Recently I’ve stumbled on issue where the clustered shared volumes on Hyper-V cluster were put in redirected access. But this doesn’t happens by itself. Here is how the issue appeared and how it was resolved.
I support 5 node Hyper-V cluster which have 5 clustered shared volumes and quorum disk. It all began when there was some minor interruption in SAN storage service. Even though Storage team didn’t detect issues this interception was detected by all servers that had LUNs connected to that storage so not only the Hyper-v cluster was the affected one. After the storage issue was fixed we noticed that there were several alerts related to the cluster’s nodes in SCOM. The description of the alerts was the following:
Cluster Shared Volume ‘Volume1′ (Volume1’) is no longer directly accessible from this cluster node. I/O access will be redirected to the storage device over the network through the node that owns the volume. This may result in degraded performance. If redirected access is turned on for this volume, please turn it off.

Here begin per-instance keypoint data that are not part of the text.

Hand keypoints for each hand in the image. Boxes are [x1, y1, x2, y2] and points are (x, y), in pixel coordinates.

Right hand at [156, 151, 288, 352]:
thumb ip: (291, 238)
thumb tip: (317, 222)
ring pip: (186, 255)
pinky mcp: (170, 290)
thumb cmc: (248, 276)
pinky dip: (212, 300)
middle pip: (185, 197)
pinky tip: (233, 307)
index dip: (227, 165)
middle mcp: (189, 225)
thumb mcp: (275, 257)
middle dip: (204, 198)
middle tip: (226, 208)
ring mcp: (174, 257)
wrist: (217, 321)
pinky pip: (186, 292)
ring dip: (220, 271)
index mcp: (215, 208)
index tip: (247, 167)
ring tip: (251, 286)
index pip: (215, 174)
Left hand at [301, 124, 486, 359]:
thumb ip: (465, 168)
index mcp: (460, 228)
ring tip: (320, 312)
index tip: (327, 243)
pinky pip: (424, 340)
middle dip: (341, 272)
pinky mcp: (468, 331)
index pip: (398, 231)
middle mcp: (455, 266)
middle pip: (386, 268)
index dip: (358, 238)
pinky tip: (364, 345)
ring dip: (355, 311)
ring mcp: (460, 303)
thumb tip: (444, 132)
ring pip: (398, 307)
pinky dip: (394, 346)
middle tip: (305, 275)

If redirected access is turned off, please troubleshoot this node’s connectivity to the storage device and I/O will resume to a healthy state once connectivity to the storage device is reestablished.
There was separate alert for every CSV on the cluster. At first I tried to return one of the CSV’s to normal state by going in the Failover Cluster Manager console->Cluster Shared Volumes->Right click on one of the volumes->More Actions->Turn on redirected access for this Cluster shared volume.

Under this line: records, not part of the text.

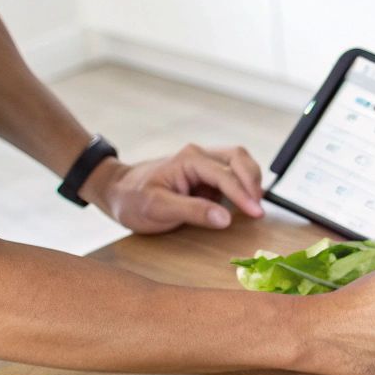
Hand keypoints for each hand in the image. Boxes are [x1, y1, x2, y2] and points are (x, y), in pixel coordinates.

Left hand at [84, 144, 266, 233]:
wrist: (116, 192)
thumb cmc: (132, 199)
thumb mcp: (158, 208)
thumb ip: (193, 212)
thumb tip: (225, 218)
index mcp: (188, 160)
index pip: (225, 175)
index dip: (243, 195)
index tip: (256, 213)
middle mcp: (199, 156)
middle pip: (239, 158)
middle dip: (253, 181)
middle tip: (258, 208)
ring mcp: (203, 163)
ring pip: (239, 161)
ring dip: (251, 180)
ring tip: (254, 205)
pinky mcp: (205, 174)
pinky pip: (231, 174)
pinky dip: (242, 185)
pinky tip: (242, 203)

This didn’t work out. The command stared execution but later it timed out and I cancelled it. So I searched in Bing to find more information about the problem. And I found the following article:
The article was clear statement that this issue was caused by storage connectivity issue. After some more granular investigation I noticed that on one of the nodes in the cluster the LUNs were not present in the Disk Management console. And because one of the nodes didn’t had this configuration the cluster was not fully healthy and in order to preserve it’s integrity forced itself to work in redirected access mode. Because of that all the virtual machines on the cluster were still up and running.

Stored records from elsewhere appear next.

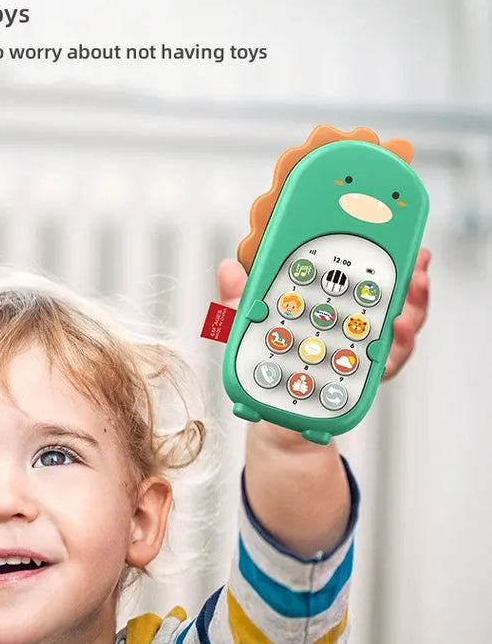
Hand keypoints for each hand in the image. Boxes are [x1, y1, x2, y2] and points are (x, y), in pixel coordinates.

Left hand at [216, 246, 430, 381]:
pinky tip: (388, 349)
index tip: (394, 229)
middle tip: (415, 267)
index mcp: (335, 306)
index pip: (363, 274)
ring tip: (404, 312)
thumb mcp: (249, 327)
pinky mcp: (360, 385)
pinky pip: (380, 371)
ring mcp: (363, 356)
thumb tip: (228, 268)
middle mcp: (357, 328)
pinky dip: (388, 358)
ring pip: (396, 334)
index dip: (383, 251)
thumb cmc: (268, 364)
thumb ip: (242, 299)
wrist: (275, 414)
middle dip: (409, 282)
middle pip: (392, 300)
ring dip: (406, 318)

In such situation I had two choices to resolve the issue:
- Restart the server and see if disk configuration will return
- Add the LUNs to the server again
I decided to go with the first option because it was more easy for execution and I could always rely on option 2 if 1 was unsuccessful. I’ve put the faulty node in maintenance mode in Virtual Machine Manager and in Operations Manager. All virtual machines were migrated and I restarted the server. After the server was up and running again the configuration in Disk Manager was back and all CSV’s were no longer I redirected access mode. I’ve stopped maintenance mode in VMM and the node was back on the cluster.
I suspect why exactly this node lost its disk configuration during the Storage service interruption: of all 5 nodes in the cluster only this one had different HBA cards than the other four. But of course this would never happened if Storage service didn’t had issues that day.
P.S. The screenshot was copied from the mentioned article.